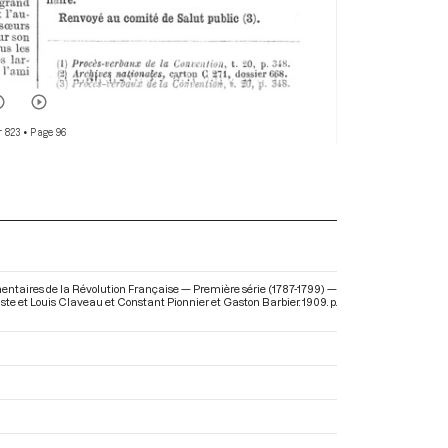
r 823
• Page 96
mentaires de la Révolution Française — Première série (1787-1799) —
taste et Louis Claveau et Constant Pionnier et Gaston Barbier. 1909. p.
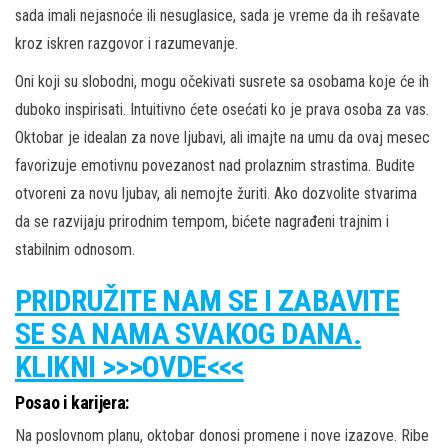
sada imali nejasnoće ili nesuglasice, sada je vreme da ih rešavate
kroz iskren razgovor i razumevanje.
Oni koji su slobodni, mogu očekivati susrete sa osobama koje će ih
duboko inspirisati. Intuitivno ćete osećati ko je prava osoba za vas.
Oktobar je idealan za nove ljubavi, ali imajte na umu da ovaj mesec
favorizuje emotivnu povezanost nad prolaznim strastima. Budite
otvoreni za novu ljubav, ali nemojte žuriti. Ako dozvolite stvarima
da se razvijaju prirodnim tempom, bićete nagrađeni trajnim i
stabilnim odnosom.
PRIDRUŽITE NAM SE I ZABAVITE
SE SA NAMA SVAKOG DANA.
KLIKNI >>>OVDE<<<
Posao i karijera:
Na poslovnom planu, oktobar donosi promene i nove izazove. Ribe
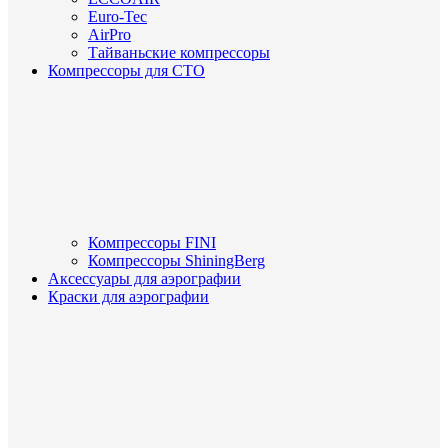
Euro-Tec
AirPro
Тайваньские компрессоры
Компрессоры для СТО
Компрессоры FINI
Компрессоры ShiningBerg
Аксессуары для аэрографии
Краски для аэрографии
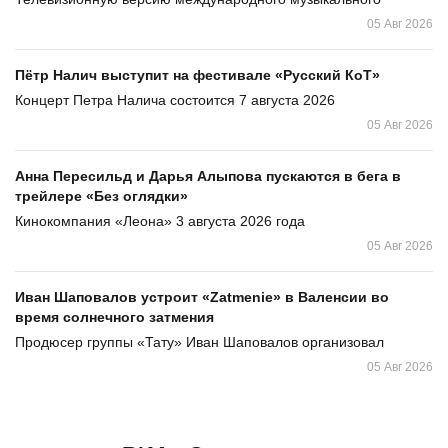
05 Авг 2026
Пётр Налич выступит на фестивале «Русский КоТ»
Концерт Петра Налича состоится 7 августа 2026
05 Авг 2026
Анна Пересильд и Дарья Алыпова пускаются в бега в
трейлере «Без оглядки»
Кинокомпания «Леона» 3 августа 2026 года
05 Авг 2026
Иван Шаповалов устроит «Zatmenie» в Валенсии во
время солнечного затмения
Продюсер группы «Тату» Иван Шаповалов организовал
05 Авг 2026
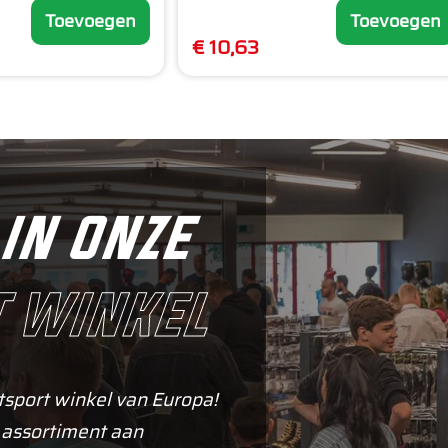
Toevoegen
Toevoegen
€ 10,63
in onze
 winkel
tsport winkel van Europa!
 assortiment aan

______________________________

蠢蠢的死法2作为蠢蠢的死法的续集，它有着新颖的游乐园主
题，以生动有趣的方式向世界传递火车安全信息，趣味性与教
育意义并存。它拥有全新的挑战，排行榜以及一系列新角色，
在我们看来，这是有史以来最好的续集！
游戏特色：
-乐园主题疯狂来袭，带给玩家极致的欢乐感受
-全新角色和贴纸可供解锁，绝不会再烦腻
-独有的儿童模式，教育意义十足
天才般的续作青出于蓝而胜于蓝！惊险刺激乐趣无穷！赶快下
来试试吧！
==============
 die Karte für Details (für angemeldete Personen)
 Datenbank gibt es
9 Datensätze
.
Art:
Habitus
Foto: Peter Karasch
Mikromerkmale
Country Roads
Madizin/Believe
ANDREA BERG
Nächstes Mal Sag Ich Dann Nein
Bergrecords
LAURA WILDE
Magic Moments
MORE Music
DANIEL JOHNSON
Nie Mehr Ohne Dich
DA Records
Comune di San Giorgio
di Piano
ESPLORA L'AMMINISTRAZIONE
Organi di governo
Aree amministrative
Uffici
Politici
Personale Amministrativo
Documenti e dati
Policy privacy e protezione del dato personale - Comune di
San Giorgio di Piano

______________________________

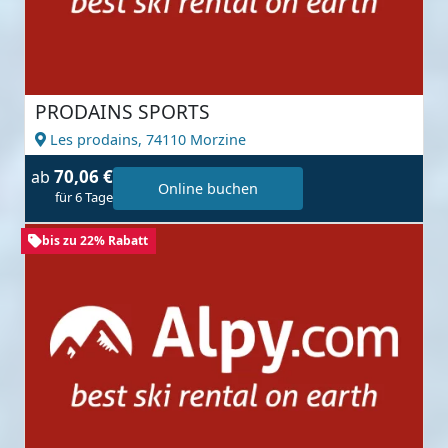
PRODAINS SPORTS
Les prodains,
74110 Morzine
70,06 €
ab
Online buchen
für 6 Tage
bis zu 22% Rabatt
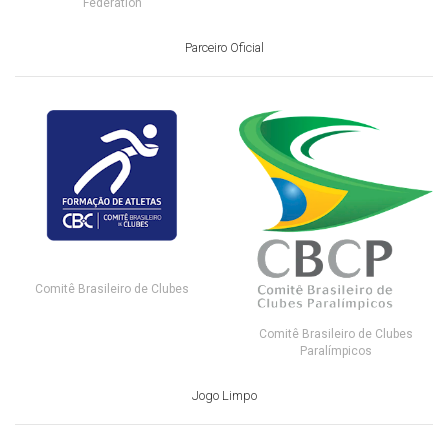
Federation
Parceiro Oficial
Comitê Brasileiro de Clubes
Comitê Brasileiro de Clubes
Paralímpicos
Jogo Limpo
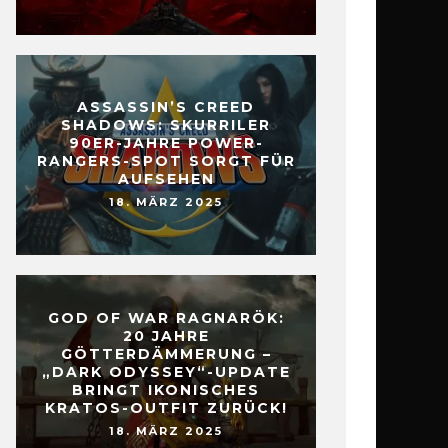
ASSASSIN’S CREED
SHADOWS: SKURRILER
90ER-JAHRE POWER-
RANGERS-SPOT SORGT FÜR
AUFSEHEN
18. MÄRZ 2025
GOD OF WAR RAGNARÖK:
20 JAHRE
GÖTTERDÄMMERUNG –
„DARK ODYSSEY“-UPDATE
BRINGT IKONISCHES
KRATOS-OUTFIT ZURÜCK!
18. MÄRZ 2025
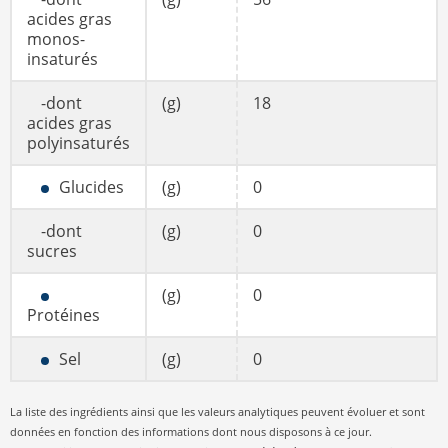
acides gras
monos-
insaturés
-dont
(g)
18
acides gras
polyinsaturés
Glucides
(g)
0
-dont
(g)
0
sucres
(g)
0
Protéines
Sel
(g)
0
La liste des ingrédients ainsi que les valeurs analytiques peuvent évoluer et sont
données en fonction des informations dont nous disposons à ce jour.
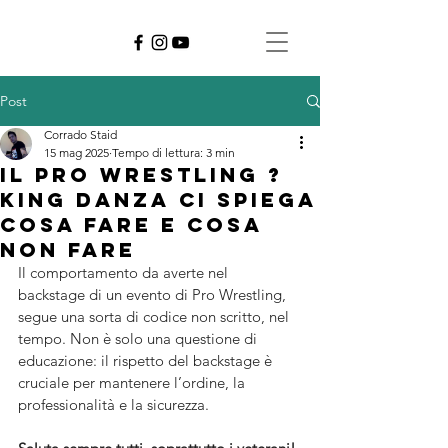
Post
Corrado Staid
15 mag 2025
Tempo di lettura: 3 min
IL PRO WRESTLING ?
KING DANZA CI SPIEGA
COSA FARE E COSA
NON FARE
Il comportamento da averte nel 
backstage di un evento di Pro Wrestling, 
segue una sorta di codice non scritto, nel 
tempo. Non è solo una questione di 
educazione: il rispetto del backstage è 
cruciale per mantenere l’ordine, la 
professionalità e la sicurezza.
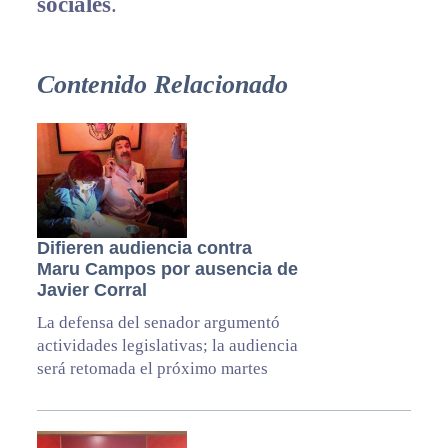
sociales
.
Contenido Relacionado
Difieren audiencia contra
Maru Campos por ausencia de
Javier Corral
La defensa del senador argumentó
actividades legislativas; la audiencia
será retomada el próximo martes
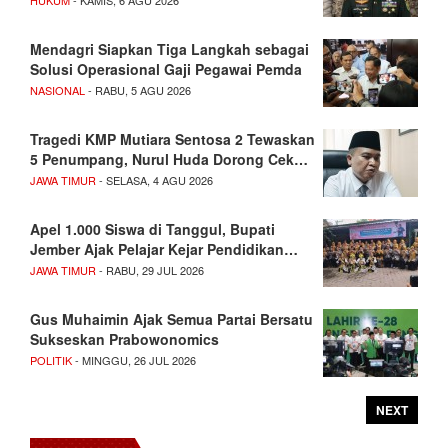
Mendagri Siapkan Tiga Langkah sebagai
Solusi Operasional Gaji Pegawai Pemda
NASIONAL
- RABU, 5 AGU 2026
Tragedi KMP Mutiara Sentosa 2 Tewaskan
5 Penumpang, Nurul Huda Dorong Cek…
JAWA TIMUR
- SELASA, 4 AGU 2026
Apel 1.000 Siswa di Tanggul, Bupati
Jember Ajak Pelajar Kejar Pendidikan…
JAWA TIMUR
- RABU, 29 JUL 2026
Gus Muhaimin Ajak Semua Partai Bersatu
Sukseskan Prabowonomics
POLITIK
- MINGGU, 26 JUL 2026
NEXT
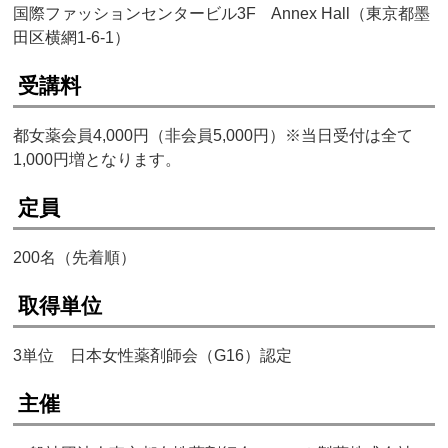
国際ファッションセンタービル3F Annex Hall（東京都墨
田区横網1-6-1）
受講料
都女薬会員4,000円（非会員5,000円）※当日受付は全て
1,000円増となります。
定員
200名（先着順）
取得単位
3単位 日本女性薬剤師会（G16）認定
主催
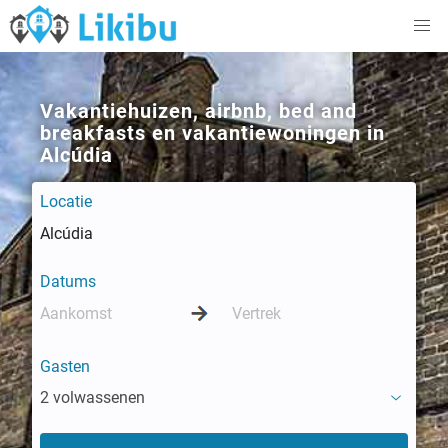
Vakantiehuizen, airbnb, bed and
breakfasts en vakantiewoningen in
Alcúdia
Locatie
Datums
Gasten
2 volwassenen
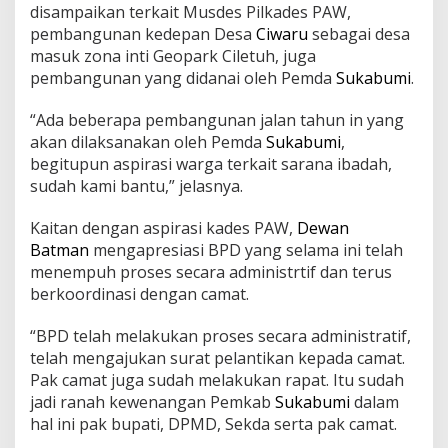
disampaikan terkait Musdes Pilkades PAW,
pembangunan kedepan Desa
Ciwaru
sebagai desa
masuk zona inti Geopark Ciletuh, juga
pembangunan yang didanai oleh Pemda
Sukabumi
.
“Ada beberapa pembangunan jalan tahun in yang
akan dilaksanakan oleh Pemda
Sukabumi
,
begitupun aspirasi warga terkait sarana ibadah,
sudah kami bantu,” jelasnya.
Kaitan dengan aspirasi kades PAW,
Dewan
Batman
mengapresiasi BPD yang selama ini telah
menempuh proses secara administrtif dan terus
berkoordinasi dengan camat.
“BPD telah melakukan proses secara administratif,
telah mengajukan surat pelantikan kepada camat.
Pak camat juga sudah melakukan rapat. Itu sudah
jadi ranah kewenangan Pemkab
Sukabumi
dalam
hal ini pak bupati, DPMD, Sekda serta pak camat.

______________________________

Your task: Copy word for word the stretch of the entries from the line containing "Vakantiehuizen, airbnb, bed and" through the line containing "hal ini pak", including both of those lines. Omit the pictures.

Finished task:
Vakantiehuizen, airbnb, bed and
breakfasts en vakantiewoningen in
Alcúdia
Locatie
Datums
Gasten
2 volwassenen
disampaikan terkait Musdes Pilkades PAW,
pembangunan kedepan Desa
Ciwaru
sebagai desa
masuk zona inti Geopark Ciletuh, juga
pembangunan yang didanai oleh Pemda
Sukabumi
.
“Ada beberapa pembangunan jalan tahun in yang
akan dilaksanakan oleh Pemda
Sukabumi
,
begitupun aspirasi warga terkait sarana ibadah,
sudah kami bantu,” jelasnya.
Kaitan dengan aspirasi kades PAW,
Dewan
Batman
mengapresiasi BPD yang selama ini telah
menempuh proses secara administrtif dan terus
berkoordinasi dengan camat.
“BPD telah melakukan proses secara administratif,
telah mengajukan surat pelantikan kepada camat.
Pak camat juga sudah melakukan rapat. Itu sudah
jadi ranah kewenangan Pemkab
Sukabumi
dalam
hal ini pak bupati, DPMD, Sekda serta pak camat.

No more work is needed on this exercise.